Abstract

The internal, multi-element skeleton of echinoderms can differentiate almost as much as that of the vertebrates. The implied probability of post-mortem disarticulation was bypassed in pelagic species, whose carcasses could sink directly onto toxic sea bottoms. Among them were isocrinids attached to driftwood. In the Toarcian Posidonia Shales they are represented by two easily distinguishable forms: (1) the giant and long-stemmed Seirocrinus was probably a passive tow-net filtrator; (2) the smaller and heavily cirrated Pentacrinites may have produced its own filter current, even though this assumption is in conflict with the distribution of muscles in present-day benthic Isocrinida.
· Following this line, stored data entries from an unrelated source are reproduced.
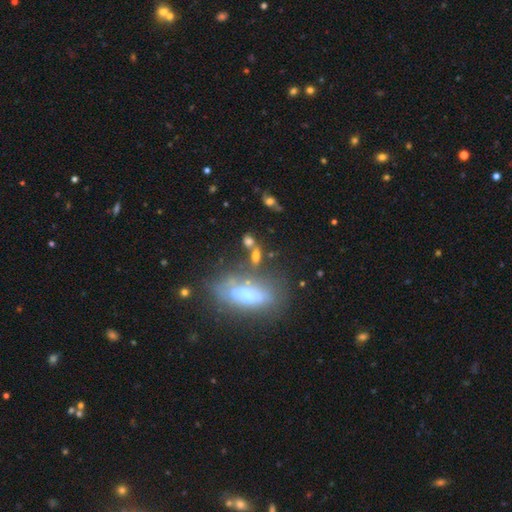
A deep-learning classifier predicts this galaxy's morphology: smooth_or_featured: smooth (p=0.50) [alt: featured or disk p=0.34]
merging: none (p=0.51) [alt: merger p=0.19]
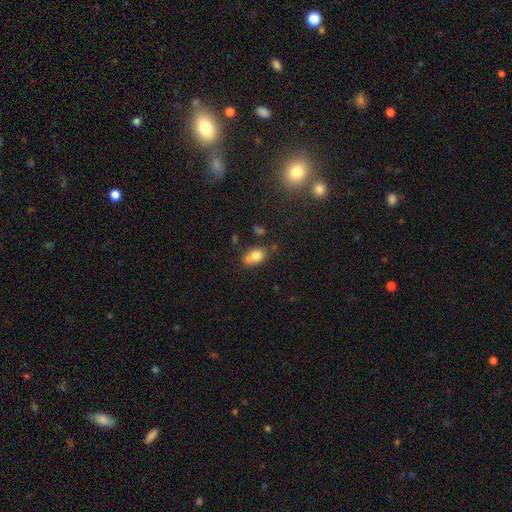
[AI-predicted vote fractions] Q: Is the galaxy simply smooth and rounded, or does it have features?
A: smooth — 76%.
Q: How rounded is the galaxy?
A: in between — 75%.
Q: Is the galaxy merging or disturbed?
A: none — 52%.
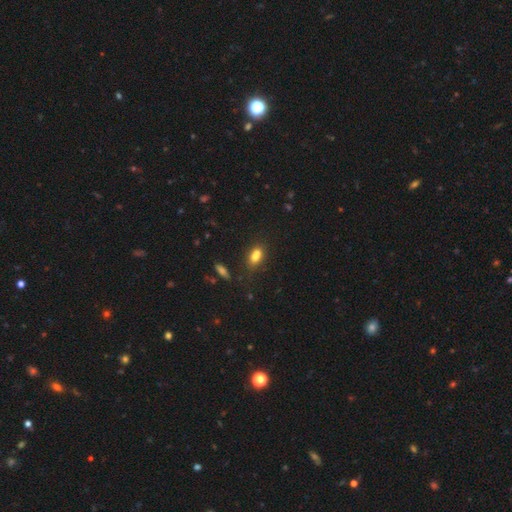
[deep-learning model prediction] smooth_or_featured: smooth (p=0.73) [alt: featured or disk p=0.14]
how_rounded: in between (p=0.76) [alt: round p=0.16]
merging: none (p=0.45) [alt: merger p=0.35]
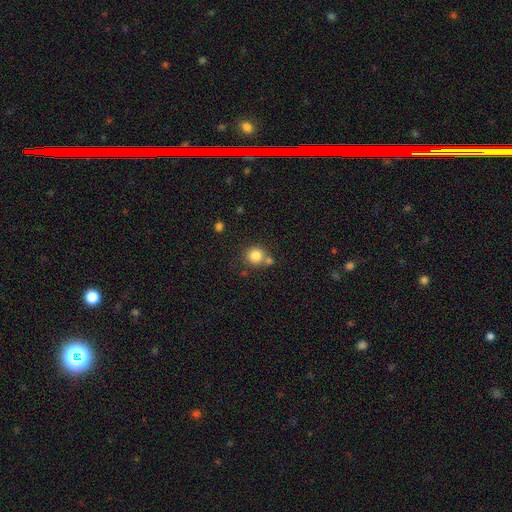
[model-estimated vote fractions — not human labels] Smooth or featured: smooth — 83% (star or artifact — 11%)
How rounded: round — 91% (in between — 8%)
Merging: none — 64% (merger — 23%)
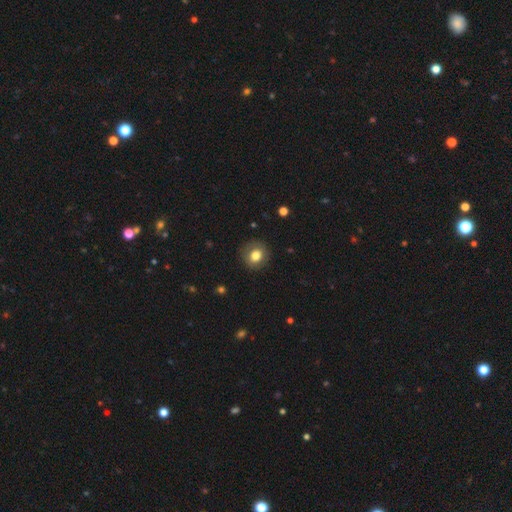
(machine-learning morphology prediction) smooth 78%, featured or disk 14%, star or artifact 9%. Down the decision tree: how rounded — round (79%); merging — none (86%).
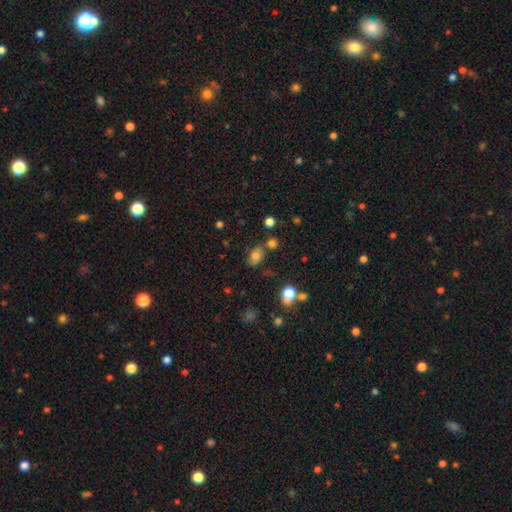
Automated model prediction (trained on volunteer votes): smooth_or_featured: smooth (p=0.68) [alt: featured or disk p=0.16]
how_rounded: in between (p=0.75) [alt: round p=0.23]
merging: none (p=0.59) [alt: minor disturbance p=0.20]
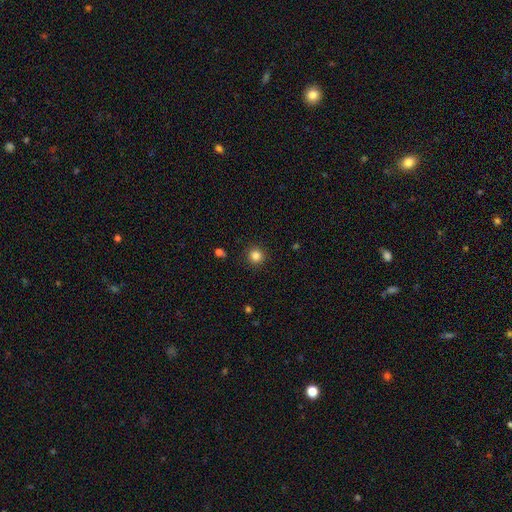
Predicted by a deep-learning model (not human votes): Smooth or featured: smooth — 84% (star or artifact — 12%)
How rounded: round — 95% (in between — 4%)
Merging: none — 92% (minor disturbance — 5%)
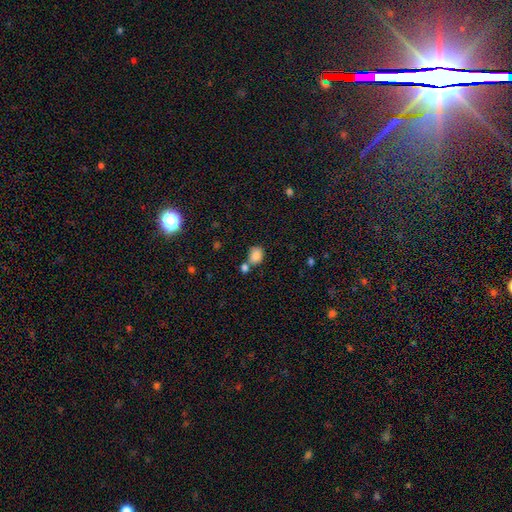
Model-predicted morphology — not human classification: A smooth galaxy with no disk features (84%) that is round (50%). Merging: none (49%).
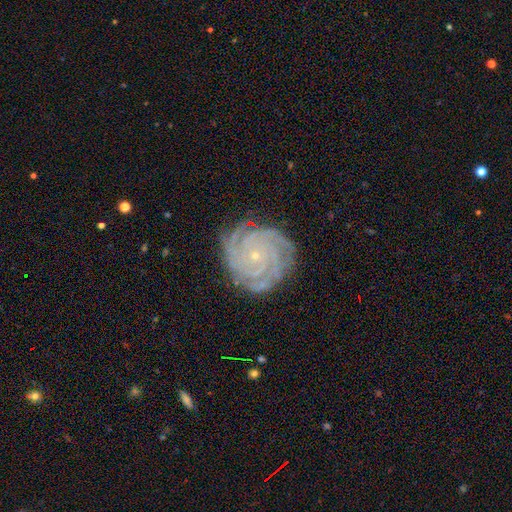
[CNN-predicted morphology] Smooth or featured?
  - featured or disk: 88% *
  - star or artifact: 7%
  - smooth: 5%
Edge-on disk?
  - no: 98% *
  - yes: 2%
Bar?
  - no: 81% *
  - weak: 14%
  - strong: 5%
Spiral arms?
  - yes: 98% *
  - no: 2%
Spiral winding?
  - tight: 85% *
  - medium: 13%
  - loose: 2%
Spiral arm count?
  - 4: 37% *
  - more than 4: 22%
  - 3: 14%
  - can't tell: 12%
  - 2: 8%
  - 1: 7%
Bulge size?
  - small: 86% *
  - moderate: 11%
  - none: 1%
  - large: 1%
  - dominant: 1%
Merging?
  - none: 82% *
  - minor disturbance: 14%
  - major disturbance: 3%
  - merger: 1%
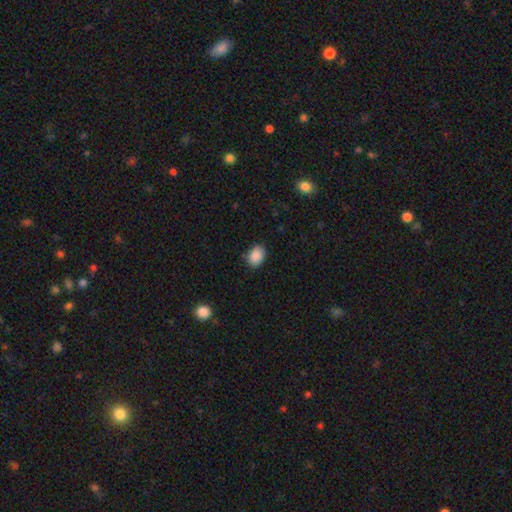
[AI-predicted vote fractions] smooth_or_featured: smooth (p=0.89) [alt: star or artifact p=0.08]
how_rounded: in between (p=0.76) [alt: round p=0.23]
merging: none (p=0.80) [alt: minor disturbance p=0.16]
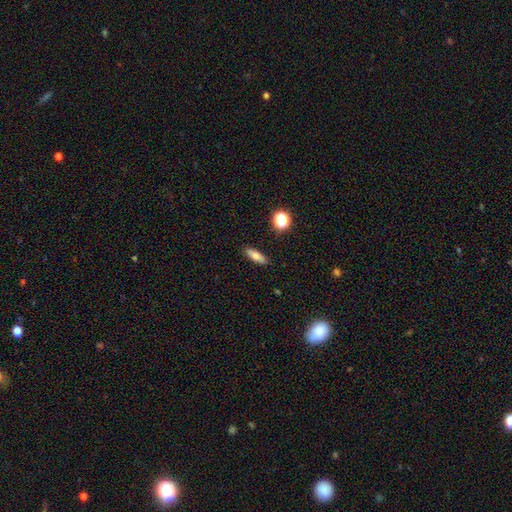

In a newly discovered colony of the smaller Early Liassic Pentacrinites fossilis, both strategies are found together. This leads to the hypothesis that the two Toarcian forms may also represent developmental stages of the same species. After the Toarcian, Seirocrinus (as either a taxon or a developmental stage) became extinct, probably due to shipworms reducing the drifting time of logs. In contrast, the proposed feeding style of Pentacrinites allowed it to return to the benthic realm, but in an inverted attitude. During this complex history, most adaptational changes required only heterochronic shifts in the development of tegmen, arms, pinnules, stem, and cirri. Unrelated pseudoplanktonic crinoids of earlier times show convergent adaptations with different pathways.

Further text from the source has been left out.